L’altro lato della medaglia, però, mostra – dati alla mano – che le ragazze iscritte all’AIA sono più numerose dei ragazzi e lo stesso fenomeno del calcio femminile è in costante crescita: dopo decenni di rivendicazioni, dal 2022, le calciatrici di Serie A hanno ottenuto lo status di “professionista”, seppur con ampie disparità di retribuzione rispetto ai colleghi uomini. Addirittura i tifosi paiono maggiormente interessati alle partite femminili.
Chiaro è, come sta avvenendo in molti altri campi, che la crescita della presenza femminile in un ambiti tradizionalmente maschili, con il conseguente aumento della loro visibilità e anche autorevolezza, comporta reazioni non sempre concilianti, anzi, più spesso conflittuali.
D’altro canto, lo stadio è una sorta di microcosmo nel macrocosmo della società contemporanea, quello che – forse – ne recepisce in maniera più netta le contraddizioni. Dall’infiltrazione mafiosa (ricatti nei confronti delle società, bagarinaggio, traffico di armi e sostanze stupefacenti) all’attivismo sociale in raccolte alimentari ed eventi di beneficenza; dal vento di estrema destra che soffia nelle curve – per restare in continente – di tutta Europa, con un linguaggio e una simbologia di tradizione nazifascista, all’antifascismo tedesco (come nel caso degli affiliati al Borussia Dortmund) e scozzese (con l’antimperialismo del Green Brigade del Celtic F.C., da anni schierato a sostegno della causa palestinese), ai messaggi di inclusione e uguaglianza, alla solidarietà nei confronti delle vittime di disastri naturali.
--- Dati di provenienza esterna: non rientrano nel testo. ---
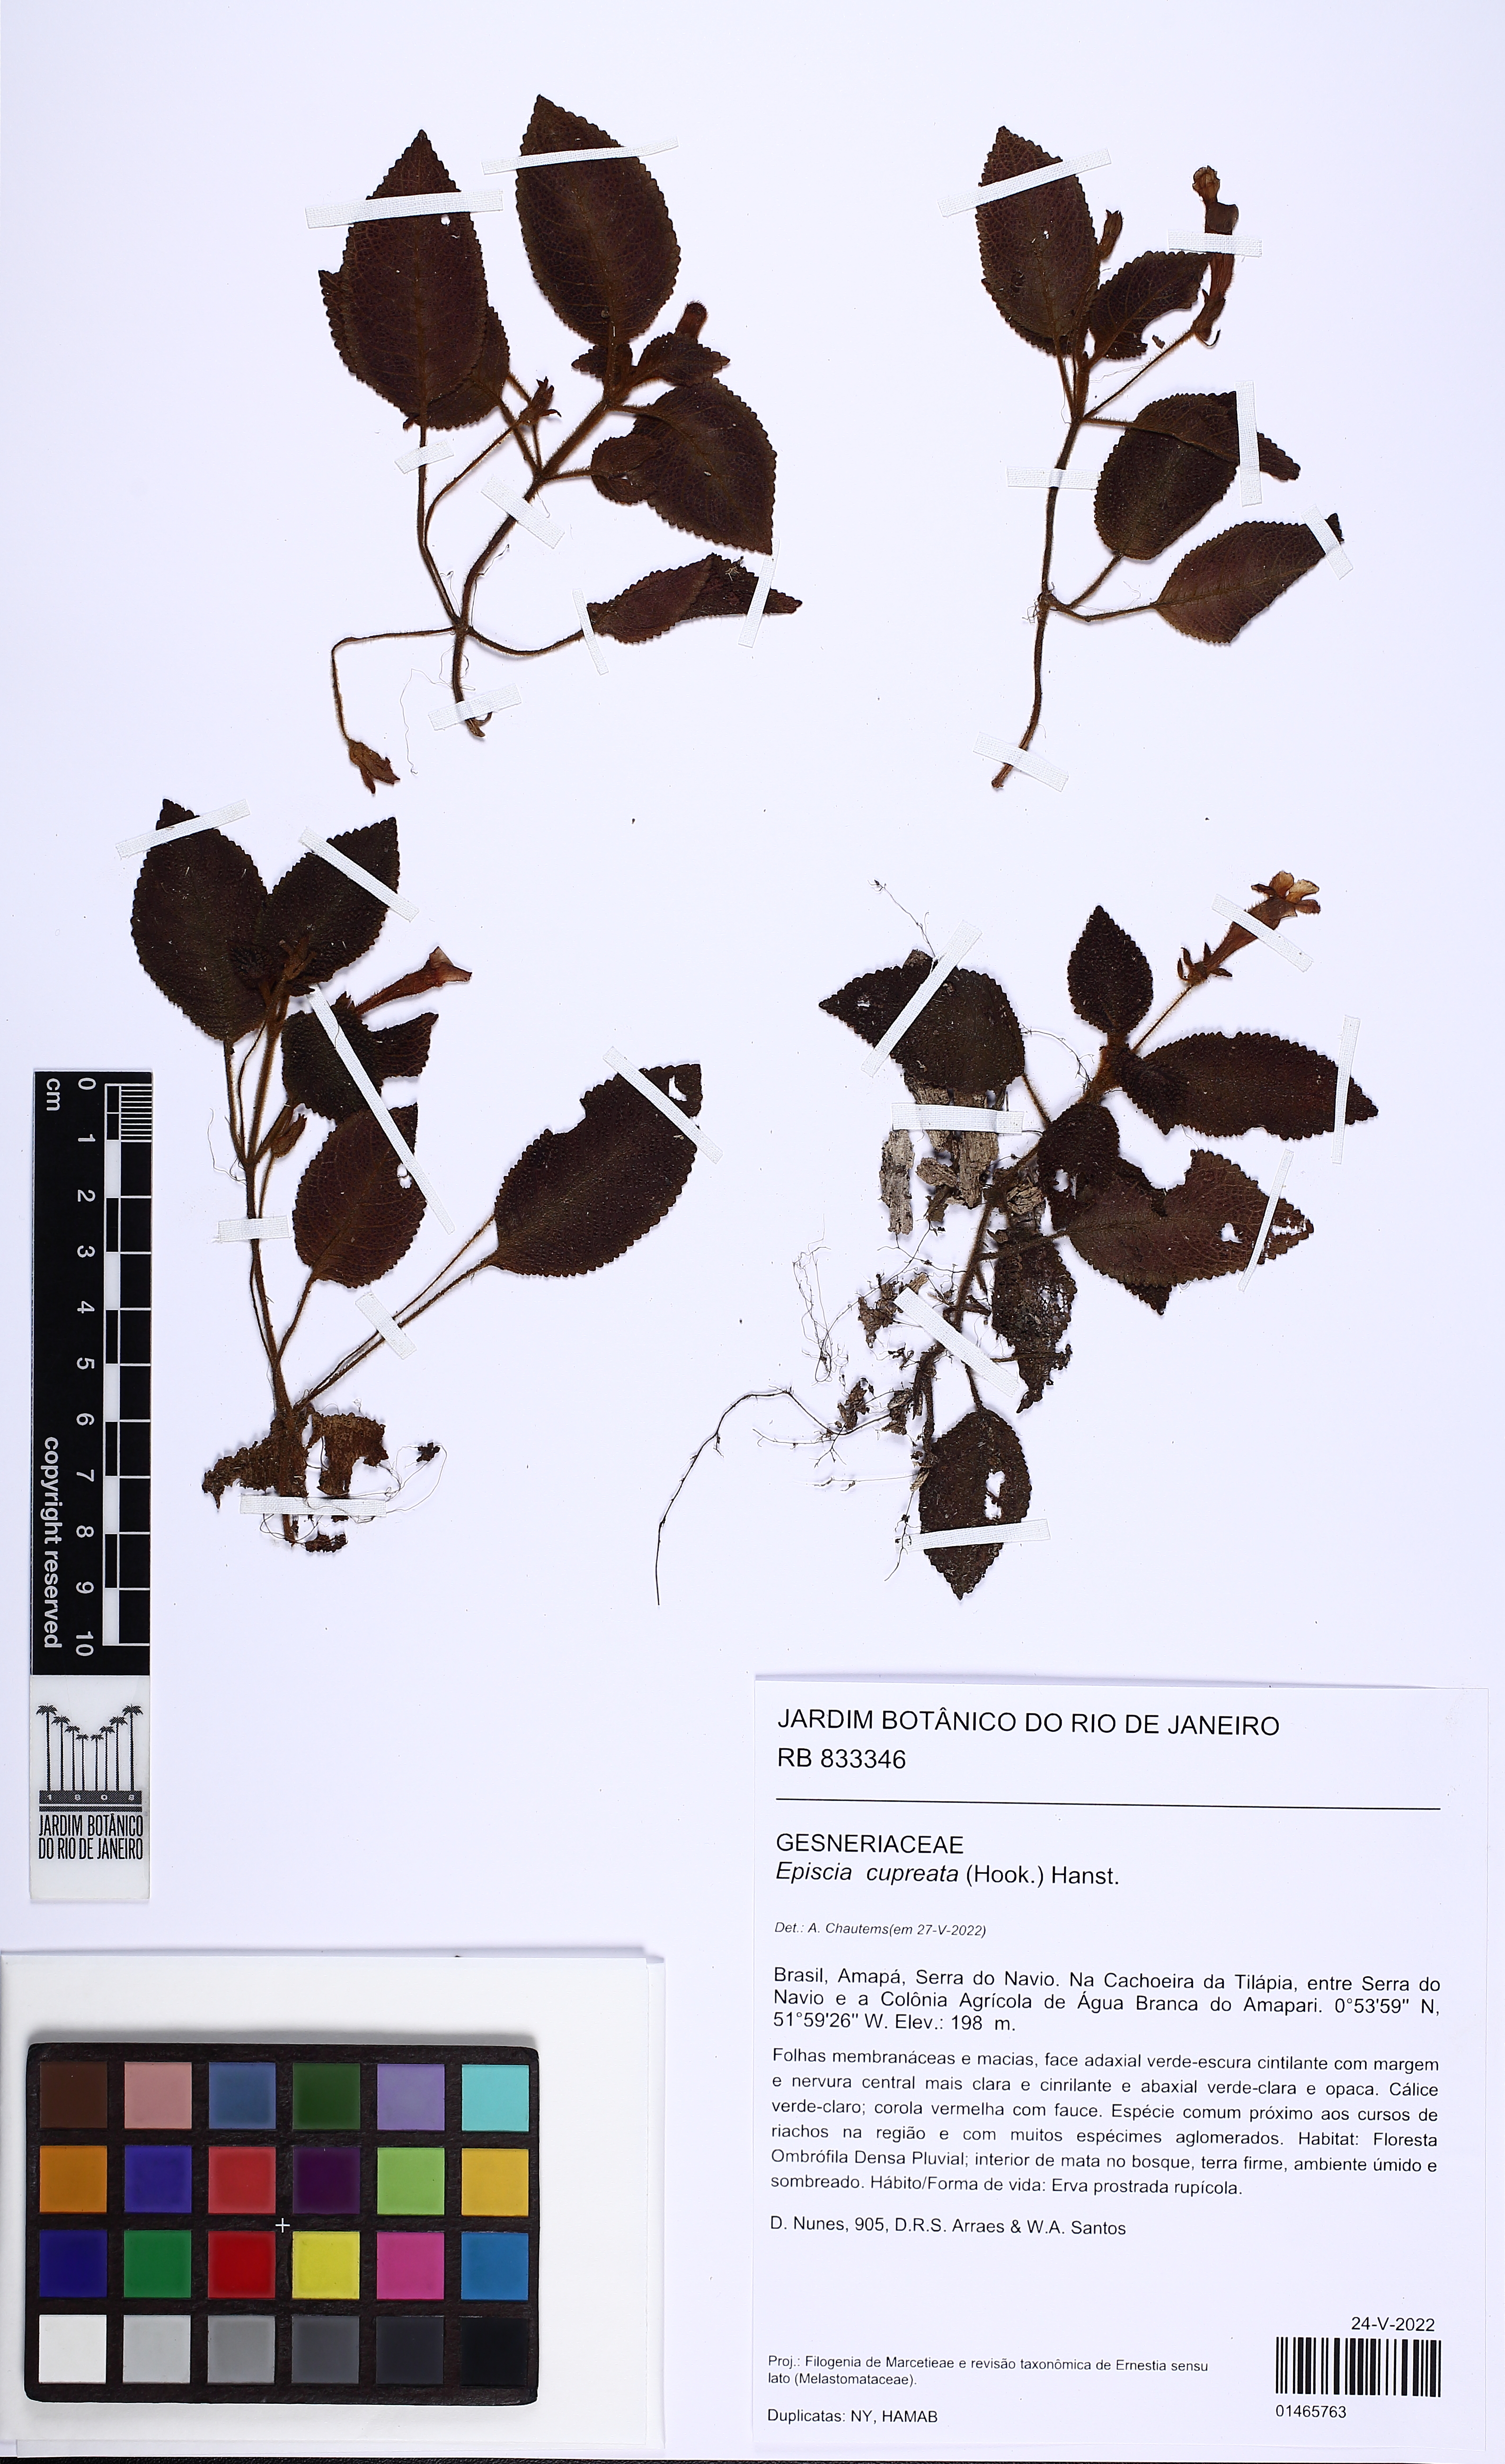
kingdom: Plantae
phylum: Tracheophyta
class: Magnoliopsida
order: Lamiales
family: Gesneriaceae
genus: Episcia
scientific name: Episcia cupreata
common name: Flame-violet
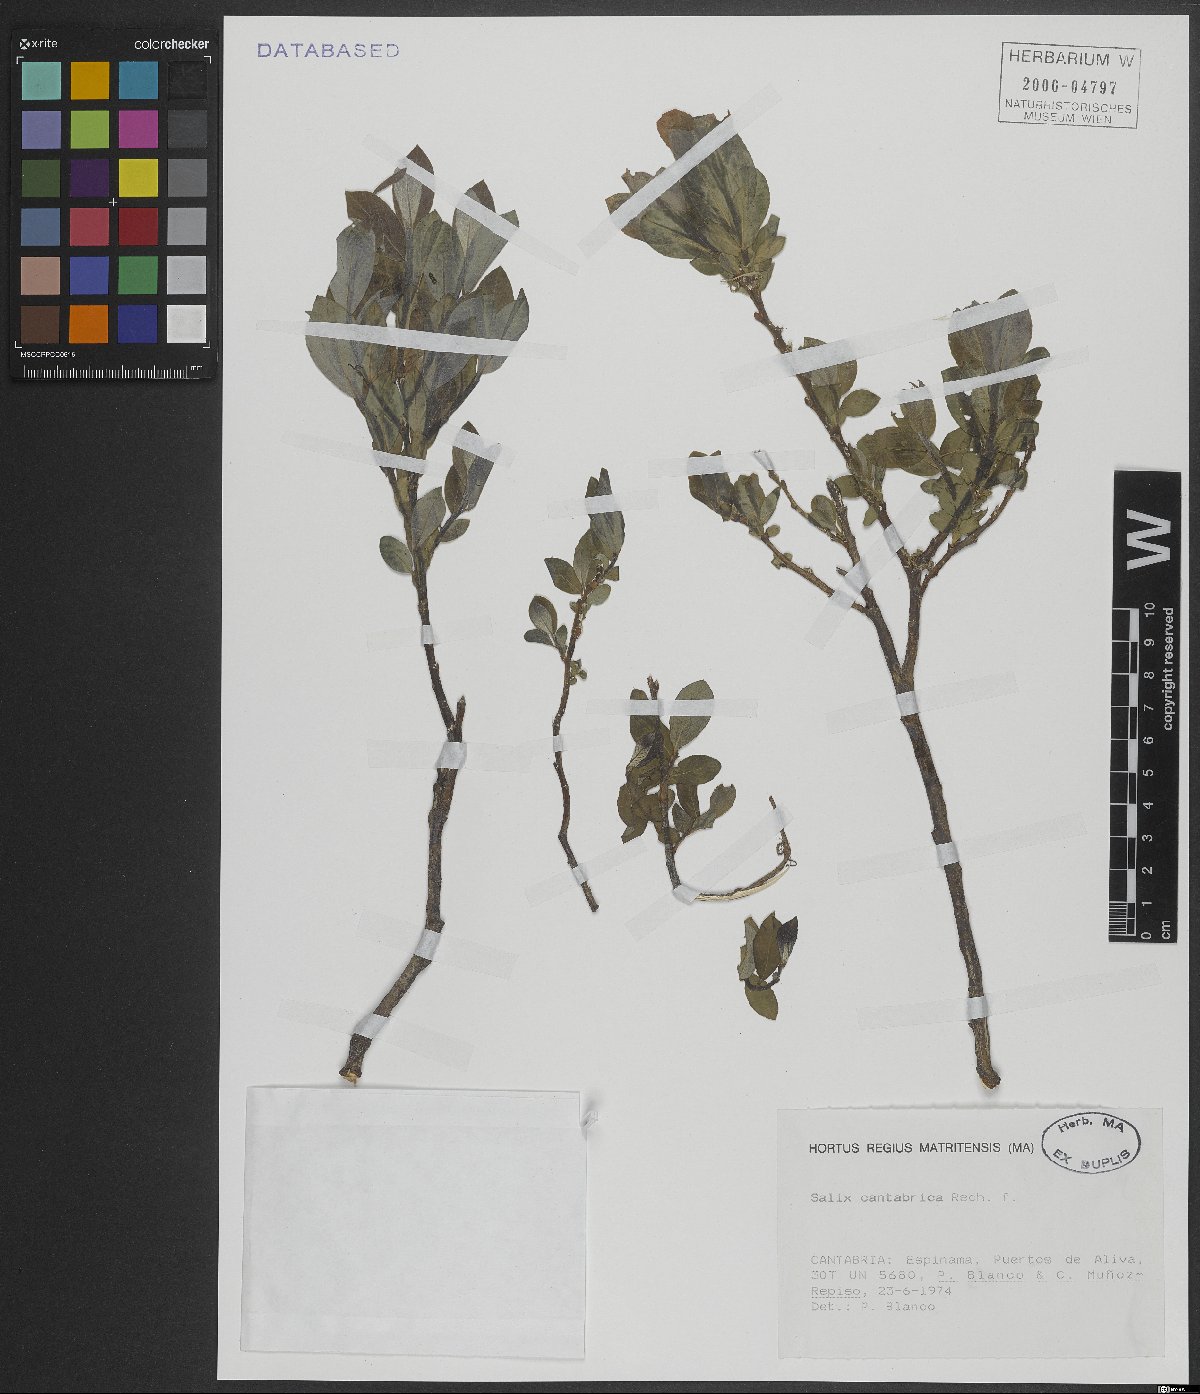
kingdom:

I tifosi dell’FC St. Pauli, in speranzosa conclusione, sono particolarmente noti anche per la loro opposizione al sessismo e all’omofobia, e l’attenzione ai temi dell’inclusività e dei diritti umani.
Attenzione che, nel proprio piccolo e in maniera del tutto embrionale, anche la curva Sud dell’Avellino ha riservato ai femminicidi susseguitesi in Italia nelle ultime settimane, con uno striscione esposto durante il match contro il Monopoli dello scorso 13 aprile.